#### [Assignment]
I need the lines below from the one with "right elbow: (10, 276)" down to the one with "left hip: (92, 299)" reproduced exactly, both ends included, and nothing else.

----------

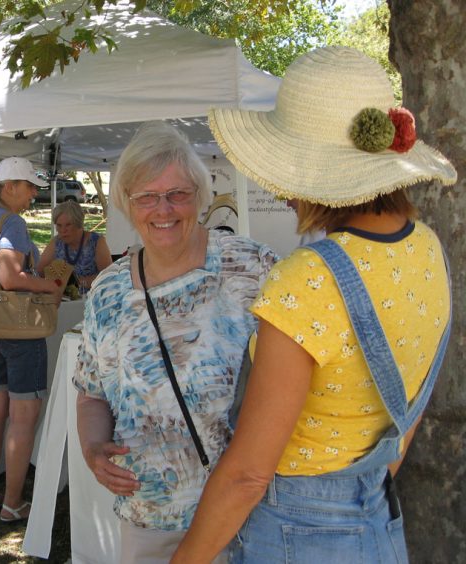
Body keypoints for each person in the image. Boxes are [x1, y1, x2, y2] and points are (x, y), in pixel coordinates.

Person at [172, 46, 457, 563]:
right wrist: (354, 495)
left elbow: (247, 475)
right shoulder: (427, 249)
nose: (282, 191)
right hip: (377, 520)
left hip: (293, 531)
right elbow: (404, 419)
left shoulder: (308, 279)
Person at [74, 121, 278, 563]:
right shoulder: (108, 291)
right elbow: (92, 393)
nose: (162, 209)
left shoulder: (252, 269)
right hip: (149, 514)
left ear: (201, 197)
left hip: (243, 514)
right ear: (128, 205)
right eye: (146, 196)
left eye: (177, 194)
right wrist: (92, 450)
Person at [0, 157, 61, 522]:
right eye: (29, 186)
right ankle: (13, 503)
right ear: (9, 187)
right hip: (19, 329)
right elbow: (10, 276)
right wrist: (46, 284)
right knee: (23, 417)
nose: (34, 193)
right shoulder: (13, 223)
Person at [37, 200, 112, 294]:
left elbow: (108, 276)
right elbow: (39, 272)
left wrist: (78, 282)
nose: (63, 230)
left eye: (68, 225)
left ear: (78, 224)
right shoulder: (56, 243)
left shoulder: (97, 242)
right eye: (59, 226)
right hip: (64, 301)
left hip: (92, 299)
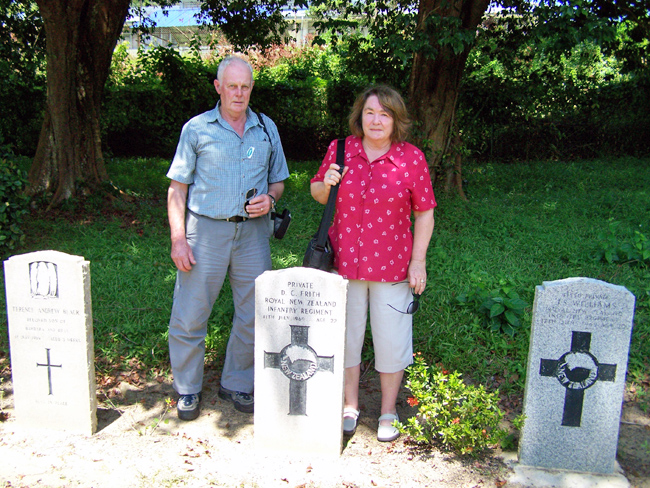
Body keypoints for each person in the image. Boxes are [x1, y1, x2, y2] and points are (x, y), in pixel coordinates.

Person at [310, 85, 436, 442]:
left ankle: (387, 410)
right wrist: (326, 183)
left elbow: (425, 213)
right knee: (347, 336)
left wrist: (419, 262)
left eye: (385, 114)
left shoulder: (411, 158)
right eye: (370, 112)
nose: (376, 120)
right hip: (344, 264)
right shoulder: (340, 149)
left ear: (396, 120)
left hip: (393, 267)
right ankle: (350, 405)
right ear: (359, 116)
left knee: (391, 340)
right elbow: (318, 193)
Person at [166, 55, 289, 420]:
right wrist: (178, 238)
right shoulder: (197, 129)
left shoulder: (266, 127)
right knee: (191, 312)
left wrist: (271, 197)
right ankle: (187, 388)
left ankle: (236, 381)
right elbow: (176, 189)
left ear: (252, 89)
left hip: (252, 233)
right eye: (231, 86)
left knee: (254, 312)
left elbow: (279, 181)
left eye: (245, 86)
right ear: (218, 87)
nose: (239, 93)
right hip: (205, 231)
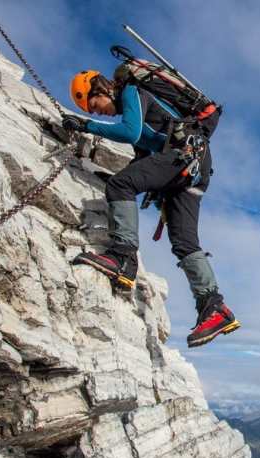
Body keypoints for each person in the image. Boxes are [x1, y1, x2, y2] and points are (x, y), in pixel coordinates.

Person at [62, 69, 239, 348]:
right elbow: (142, 160)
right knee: (184, 242)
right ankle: (214, 307)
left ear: (101, 90)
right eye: (93, 113)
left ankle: (122, 257)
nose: (100, 114)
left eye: (95, 107)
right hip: (195, 168)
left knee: (120, 186)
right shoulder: (142, 116)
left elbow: (129, 132)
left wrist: (85, 126)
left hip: (184, 157)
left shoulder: (131, 92)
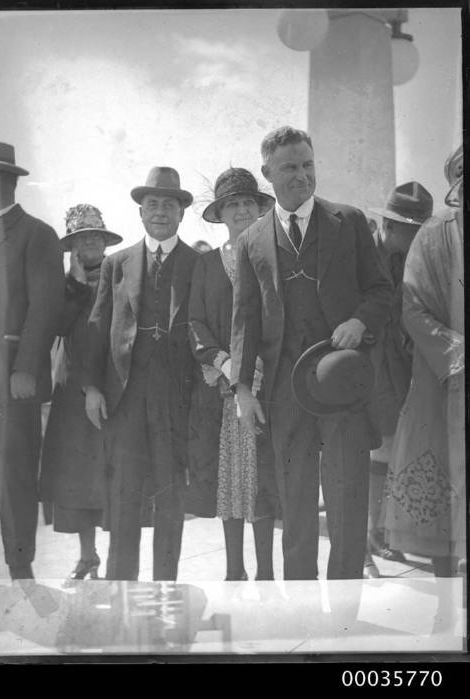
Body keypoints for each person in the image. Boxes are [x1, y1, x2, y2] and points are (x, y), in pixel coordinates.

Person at [230, 126, 393, 580]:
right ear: (267, 173)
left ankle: (345, 610)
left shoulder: (350, 220)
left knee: (346, 494)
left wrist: (360, 321)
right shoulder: (251, 241)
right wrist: (243, 389)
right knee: (295, 499)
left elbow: (381, 289)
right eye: (289, 167)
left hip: (342, 383)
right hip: (285, 390)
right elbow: (244, 320)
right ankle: (300, 600)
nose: (301, 175)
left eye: (307, 164)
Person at [83, 167, 198, 581]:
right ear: (141, 212)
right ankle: (120, 589)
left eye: (169, 204)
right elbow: (96, 329)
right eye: (153, 204)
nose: (161, 211)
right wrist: (92, 387)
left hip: (174, 401)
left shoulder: (198, 263)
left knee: (171, 498)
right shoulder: (118, 263)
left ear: (182, 213)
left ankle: (166, 586)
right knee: (124, 496)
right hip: (124, 399)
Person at [187, 167, 278, 580]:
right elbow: (195, 322)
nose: (241, 211)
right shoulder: (206, 264)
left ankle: (265, 572)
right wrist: (224, 363)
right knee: (230, 481)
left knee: (263, 480)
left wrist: (260, 366)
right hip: (222, 389)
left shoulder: (275, 255)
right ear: (220, 214)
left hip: (268, 384)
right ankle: (233, 570)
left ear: (260, 209)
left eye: (247, 203)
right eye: (232, 205)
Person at [0, 141, 65, 580]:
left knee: (13, 477)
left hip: (12, 382)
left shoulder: (36, 234)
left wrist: (26, 369)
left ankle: (20, 572)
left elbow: (46, 307)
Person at [383, 145, 465, 583]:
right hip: (443, 378)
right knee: (441, 477)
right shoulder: (434, 235)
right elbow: (412, 308)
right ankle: (446, 582)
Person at [39, 204, 123, 584]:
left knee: (114, 473)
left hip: (114, 381)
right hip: (72, 389)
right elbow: (54, 326)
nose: (90, 243)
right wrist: (72, 286)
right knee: (78, 477)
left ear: (105, 241)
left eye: (95, 236)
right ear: (72, 246)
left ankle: (120, 558)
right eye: (81, 238)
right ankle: (87, 556)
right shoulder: (62, 283)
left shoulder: (122, 272)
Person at [363, 182, 434, 578]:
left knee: (388, 454)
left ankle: (377, 536)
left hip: (397, 370)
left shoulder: (407, 259)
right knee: (361, 455)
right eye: (412, 230)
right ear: (391, 226)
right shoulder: (361, 254)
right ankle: (360, 550)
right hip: (361, 370)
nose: (417, 239)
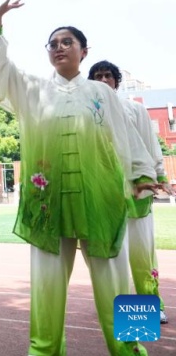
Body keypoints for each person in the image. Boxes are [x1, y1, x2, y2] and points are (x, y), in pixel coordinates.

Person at [0, 0, 157, 356]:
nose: (59, 48)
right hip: (49, 203)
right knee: (46, 283)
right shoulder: (33, 91)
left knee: (120, 278)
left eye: (67, 42)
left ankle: (133, 347)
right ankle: (44, 349)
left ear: (84, 51)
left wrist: (144, 173)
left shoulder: (101, 94)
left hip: (102, 198)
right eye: (53, 44)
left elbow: (126, 138)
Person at [88, 60, 171, 324]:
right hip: (105, 191)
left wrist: (160, 176)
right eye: (97, 76)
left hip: (139, 190)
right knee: (113, 256)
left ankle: (150, 306)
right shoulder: (87, 112)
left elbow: (150, 144)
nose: (103, 80)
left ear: (116, 81)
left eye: (108, 76)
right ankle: (121, 311)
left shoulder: (135, 109)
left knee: (141, 252)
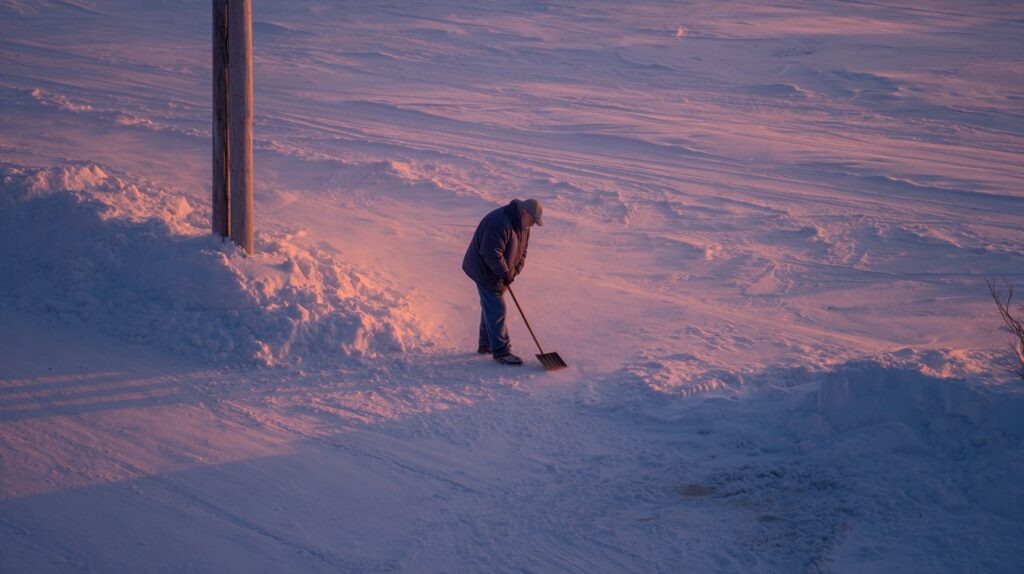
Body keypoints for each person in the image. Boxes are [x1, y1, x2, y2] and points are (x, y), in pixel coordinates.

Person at [462, 198, 543, 365]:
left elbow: (523, 252)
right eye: (532, 220)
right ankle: (501, 352)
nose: (533, 225)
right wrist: (505, 273)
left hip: (500, 272)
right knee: (497, 308)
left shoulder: (524, 226)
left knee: (490, 306)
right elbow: (491, 254)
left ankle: (486, 344)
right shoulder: (498, 223)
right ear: (523, 212)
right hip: (484, 270)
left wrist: (514, 272)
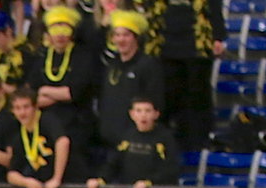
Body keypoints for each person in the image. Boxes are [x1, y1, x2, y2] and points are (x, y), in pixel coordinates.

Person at [143, 0, 225, 150]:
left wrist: (218, 36)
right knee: (167, 93)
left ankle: (197, 141)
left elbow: (214, 5)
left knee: (197, 95)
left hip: (197, 44)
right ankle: (167, 141)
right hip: (166, 42)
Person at [26, 6, 97, 169]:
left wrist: (44, 91)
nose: (59, 35)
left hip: (76, 126)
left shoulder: (83, 56)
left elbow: (72, 93)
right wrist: (54, 95)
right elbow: (31, 94)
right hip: (45, 126)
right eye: (55, 29)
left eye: (64, 29)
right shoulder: (42, 56)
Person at [85, 96, 179, 188]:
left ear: (156, 114)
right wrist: (100, 179)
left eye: (148, 111)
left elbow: (171, 168)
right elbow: (114, 162)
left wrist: (149, 183)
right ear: (132, 114)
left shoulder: (166, 138)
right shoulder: (126, 136)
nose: (143, 115)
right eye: (138, 111)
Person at [5, 85, 85, 188]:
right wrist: (26, 182)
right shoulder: (19, 135)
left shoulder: (47, 120)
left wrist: (56, 178)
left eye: (26, 107)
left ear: (36, 107)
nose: (22, 112)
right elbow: (11, 175)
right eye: (17, 108)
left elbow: (63, 142)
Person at [96, 10, 164, 150]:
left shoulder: (148, 65)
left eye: (126, 35)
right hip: (109, 139)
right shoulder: (111, 65)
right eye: (117, 35)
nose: (121, 40)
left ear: (136, 38)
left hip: (135, 141)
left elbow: (155, 101)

----------

#### [Response box]
right elbow: (10, 276)
right wrist: (46, 284)
right knee: (23, 417)
nose: (34, 193)
right shoulder: (13, 223)
Person at [37, 200, 112, 294]:
left elbow: (108, 276)
right elbow: (39, 272)
left wrist: (78, 282)
nose: (63, 230)
left eye: (68, 225)
left ear: (78, 224)
right shoulder: (56, 243)
left shoulder: (97, 242)
right eye: (59, 226)
right hip: (64, 301)
left hip: (92, 299)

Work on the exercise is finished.